Re: Session-Id

Mike Meyer (mwm@contessa.phone.net)
Sat, 22 Jul 95 13:38:48 PST

I've been watching this for a bit, and it seems like a lot of "why
bother" issues are driving things.

Examples: client-generated or server generated? Why bother wiring it
down? Put in a symmetric mechanism, and let people whichever end wants
IDs generate them.

Privacy: it seems like letting servers generate the key allows the
owners of said servers to cooperate to extract more information than
you would really like them to have. To defeat this, the client should
be able to tell a server what key it's going to use for a session if
the server wants session IDs.

Uniqueness, expiration, etc. Why bother specifying it? Let whoever
generates the ID decide how much they need. The exception is if the
client wants to generate a key for the server to use. In that case,
the pair (session-ID, user-agent) needs to be globally unique so the
server can use it to find the information it wants from the session
ID.

I've got a nice, simple proposal that does the above. I wrote
server-side code to implement it, but haven't done any testing yet.

Session-ID: ID

ID is a string of printable, non-whitespace characters excluding ";"
(the exclusion is for possible future extensions).

When a server receives this, it can either include the same Session-ID
header in the response or not include a session-ID header at all.

A client has a few more options when it receives such a header on a response:

A) Ignore it.

B) Send it back on the next request to that server, which is defined
as to that host name (not IP address) and port number.

C) If the client did *not* send that Session-ID in the request that generated
this response, it may send back a different Session-ID on the next request
to that server.

This doesn't work well through caches, so we make it explicit. We also
require proxies to let this work through them properly.

A proxy server should pass session IDs through transparently, unless
it is on a response for an object that is going to be cached.
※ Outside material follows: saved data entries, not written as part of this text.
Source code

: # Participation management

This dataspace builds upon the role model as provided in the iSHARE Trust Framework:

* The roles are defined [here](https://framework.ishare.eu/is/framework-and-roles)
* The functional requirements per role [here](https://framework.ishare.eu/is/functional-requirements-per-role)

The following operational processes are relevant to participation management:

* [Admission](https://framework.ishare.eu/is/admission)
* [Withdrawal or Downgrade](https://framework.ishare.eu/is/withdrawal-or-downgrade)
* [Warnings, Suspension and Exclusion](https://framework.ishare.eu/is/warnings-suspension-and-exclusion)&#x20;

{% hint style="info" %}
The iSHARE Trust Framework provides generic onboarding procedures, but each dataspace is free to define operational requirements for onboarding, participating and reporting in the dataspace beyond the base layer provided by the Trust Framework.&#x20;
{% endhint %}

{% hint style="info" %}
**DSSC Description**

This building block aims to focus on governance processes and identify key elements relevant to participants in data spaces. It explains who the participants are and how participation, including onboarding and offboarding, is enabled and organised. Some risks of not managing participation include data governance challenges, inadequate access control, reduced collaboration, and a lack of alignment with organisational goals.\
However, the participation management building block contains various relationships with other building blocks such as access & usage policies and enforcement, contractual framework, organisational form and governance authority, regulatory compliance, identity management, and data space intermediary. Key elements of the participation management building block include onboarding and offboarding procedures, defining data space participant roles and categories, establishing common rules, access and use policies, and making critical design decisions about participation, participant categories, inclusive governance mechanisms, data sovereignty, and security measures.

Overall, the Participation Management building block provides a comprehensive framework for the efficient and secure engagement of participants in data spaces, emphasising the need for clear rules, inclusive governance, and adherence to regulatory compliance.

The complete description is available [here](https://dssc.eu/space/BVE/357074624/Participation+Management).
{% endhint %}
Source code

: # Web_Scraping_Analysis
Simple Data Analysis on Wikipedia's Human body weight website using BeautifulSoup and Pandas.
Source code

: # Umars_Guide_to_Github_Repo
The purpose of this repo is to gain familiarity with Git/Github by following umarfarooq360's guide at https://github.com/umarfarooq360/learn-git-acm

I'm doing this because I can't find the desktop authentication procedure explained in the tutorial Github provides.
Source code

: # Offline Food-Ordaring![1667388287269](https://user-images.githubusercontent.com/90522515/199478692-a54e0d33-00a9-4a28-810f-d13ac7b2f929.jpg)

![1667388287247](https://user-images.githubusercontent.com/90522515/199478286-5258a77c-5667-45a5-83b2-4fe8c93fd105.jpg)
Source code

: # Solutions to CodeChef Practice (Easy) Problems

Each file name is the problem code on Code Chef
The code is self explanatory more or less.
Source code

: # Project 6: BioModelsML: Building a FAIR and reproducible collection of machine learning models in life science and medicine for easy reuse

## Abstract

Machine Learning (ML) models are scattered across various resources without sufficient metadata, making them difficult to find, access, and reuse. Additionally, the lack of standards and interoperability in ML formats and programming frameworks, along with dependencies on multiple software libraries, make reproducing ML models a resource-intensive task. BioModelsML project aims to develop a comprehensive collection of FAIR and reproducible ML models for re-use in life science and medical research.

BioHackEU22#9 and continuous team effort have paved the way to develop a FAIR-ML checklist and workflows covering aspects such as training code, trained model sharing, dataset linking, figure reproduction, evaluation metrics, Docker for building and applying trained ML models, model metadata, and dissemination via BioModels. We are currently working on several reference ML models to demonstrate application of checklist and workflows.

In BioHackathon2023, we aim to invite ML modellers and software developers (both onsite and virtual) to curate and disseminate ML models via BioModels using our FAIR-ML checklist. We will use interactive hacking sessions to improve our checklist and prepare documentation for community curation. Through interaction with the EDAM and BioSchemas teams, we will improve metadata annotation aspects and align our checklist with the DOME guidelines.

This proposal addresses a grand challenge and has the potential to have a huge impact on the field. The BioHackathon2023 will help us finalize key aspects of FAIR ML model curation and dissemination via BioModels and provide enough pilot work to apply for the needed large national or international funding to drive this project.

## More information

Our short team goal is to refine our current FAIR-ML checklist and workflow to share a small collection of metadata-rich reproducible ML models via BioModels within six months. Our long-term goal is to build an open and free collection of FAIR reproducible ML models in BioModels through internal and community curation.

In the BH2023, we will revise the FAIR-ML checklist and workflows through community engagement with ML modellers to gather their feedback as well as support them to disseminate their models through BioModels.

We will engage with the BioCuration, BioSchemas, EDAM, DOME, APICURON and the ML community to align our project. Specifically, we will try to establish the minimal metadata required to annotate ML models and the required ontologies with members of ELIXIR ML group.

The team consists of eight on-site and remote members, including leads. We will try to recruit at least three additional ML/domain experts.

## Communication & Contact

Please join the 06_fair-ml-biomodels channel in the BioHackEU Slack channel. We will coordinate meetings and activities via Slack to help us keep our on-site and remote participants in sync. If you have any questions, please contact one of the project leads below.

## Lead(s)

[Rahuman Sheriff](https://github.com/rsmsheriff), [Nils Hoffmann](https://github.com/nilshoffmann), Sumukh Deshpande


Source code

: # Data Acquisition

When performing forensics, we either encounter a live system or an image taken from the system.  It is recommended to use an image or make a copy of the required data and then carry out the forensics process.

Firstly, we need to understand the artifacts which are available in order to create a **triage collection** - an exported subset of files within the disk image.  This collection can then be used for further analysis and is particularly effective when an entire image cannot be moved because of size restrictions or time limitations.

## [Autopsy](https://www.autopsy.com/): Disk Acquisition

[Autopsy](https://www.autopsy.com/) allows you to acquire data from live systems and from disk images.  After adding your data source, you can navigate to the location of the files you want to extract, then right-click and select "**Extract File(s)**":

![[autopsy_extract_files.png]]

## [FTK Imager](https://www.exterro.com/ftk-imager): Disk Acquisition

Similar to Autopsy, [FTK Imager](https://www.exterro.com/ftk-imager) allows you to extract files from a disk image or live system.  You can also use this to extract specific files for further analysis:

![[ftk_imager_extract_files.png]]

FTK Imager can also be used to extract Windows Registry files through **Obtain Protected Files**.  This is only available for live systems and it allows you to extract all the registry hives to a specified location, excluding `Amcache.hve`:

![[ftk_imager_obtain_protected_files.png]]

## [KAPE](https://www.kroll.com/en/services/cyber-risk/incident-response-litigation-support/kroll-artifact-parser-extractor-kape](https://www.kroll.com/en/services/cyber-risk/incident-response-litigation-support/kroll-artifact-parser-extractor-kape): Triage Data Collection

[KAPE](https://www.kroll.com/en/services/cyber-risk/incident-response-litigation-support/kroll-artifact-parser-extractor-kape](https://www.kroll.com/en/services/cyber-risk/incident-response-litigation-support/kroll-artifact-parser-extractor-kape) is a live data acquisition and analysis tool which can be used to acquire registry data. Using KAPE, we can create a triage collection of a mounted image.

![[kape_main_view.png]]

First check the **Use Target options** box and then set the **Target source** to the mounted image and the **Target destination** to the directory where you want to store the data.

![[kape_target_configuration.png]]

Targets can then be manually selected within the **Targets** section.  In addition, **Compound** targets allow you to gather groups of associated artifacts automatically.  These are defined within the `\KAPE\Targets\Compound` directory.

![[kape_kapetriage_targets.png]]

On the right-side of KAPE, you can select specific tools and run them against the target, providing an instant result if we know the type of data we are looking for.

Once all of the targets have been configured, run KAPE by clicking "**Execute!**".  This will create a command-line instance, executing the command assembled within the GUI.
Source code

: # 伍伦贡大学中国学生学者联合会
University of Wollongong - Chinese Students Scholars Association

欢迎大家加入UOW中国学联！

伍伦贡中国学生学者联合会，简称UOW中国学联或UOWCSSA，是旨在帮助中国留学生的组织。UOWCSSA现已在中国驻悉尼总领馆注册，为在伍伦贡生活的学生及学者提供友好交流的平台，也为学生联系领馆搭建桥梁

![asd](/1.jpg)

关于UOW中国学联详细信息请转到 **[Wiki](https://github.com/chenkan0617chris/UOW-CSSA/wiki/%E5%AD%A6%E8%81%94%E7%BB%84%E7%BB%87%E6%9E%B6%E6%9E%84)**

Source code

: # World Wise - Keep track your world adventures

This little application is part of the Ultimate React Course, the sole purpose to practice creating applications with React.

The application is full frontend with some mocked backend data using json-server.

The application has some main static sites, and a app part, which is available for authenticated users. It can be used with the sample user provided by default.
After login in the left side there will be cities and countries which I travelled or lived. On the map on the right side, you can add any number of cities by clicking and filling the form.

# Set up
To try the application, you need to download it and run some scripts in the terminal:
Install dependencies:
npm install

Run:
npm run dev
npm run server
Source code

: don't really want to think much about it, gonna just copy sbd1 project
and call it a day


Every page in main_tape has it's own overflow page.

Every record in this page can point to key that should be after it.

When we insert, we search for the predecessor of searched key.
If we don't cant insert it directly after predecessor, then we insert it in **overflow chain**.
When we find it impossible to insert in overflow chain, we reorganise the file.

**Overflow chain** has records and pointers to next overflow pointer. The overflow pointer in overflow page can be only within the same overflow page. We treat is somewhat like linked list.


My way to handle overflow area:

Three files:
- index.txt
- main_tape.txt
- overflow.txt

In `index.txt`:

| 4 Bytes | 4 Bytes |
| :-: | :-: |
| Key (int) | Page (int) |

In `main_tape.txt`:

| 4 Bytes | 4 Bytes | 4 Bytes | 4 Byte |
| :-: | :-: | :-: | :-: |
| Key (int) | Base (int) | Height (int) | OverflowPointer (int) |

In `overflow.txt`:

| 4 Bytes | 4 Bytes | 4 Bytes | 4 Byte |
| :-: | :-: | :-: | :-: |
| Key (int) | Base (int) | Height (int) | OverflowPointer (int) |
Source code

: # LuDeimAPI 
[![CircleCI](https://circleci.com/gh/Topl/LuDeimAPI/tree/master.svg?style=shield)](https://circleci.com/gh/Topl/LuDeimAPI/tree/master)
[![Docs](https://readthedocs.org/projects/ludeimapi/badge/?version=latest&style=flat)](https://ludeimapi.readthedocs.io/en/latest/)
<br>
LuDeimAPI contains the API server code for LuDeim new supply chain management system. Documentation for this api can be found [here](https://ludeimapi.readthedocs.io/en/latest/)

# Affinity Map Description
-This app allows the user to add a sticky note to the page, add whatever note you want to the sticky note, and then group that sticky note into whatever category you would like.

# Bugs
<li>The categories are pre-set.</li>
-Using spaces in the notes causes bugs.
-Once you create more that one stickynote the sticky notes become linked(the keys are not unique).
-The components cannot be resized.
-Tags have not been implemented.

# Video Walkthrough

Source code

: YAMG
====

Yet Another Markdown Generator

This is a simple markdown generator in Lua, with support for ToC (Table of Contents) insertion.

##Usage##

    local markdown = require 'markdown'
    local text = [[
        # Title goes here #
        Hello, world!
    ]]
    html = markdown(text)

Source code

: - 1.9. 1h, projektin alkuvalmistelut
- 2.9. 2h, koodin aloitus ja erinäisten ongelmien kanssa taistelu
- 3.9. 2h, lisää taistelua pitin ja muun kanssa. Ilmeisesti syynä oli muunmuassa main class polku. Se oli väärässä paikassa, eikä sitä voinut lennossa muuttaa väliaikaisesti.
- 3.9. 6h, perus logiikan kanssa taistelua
In this
case, the session ID is not returned to any clients. Any object that
might be returned to more than one client without contacting the
server for each request is considered to be cached.

Requirements on session IDs:

There are no requirements on server-generated IDs.

There are no requirements on client-generated IDs, unless the client
generated the ID as pre case C above. In this case, some assurance
that the ID is globally unique for that user agent must be made, and
the client must send a user-agent header with all requests. A typical
example would be an ascii encoding of the MD5 digest for a string
containing:

A) The host name the user agent is running on
B) The time the ID was generated
C) Something that uniquely identifies the generating process at
that time.

The scheme would protect the clients privacy - the server gets an id
it can't decode, and has no way to tie back to the id it generated.
The id will be unique for all user agents using the same encoding
mechanisms. The server knows the name of this user agent, so it can
combine the two to generate a unique key for looking things up in its
database.

I think I've answered all the issues, except for the one of wanting a
more structured object in general. Not having seen anything on that -
except for Cookies - I can't really comment on it.

Someone wanted a way to change sessions in mid-stream, but still tie
things to the old session. I'm not sure why, but that could be done
by:

Session-ID: ID; oldid=ID

to say "I want to change id's, but let you know what the old one was".

Now, someone tell me why the above is full of holes.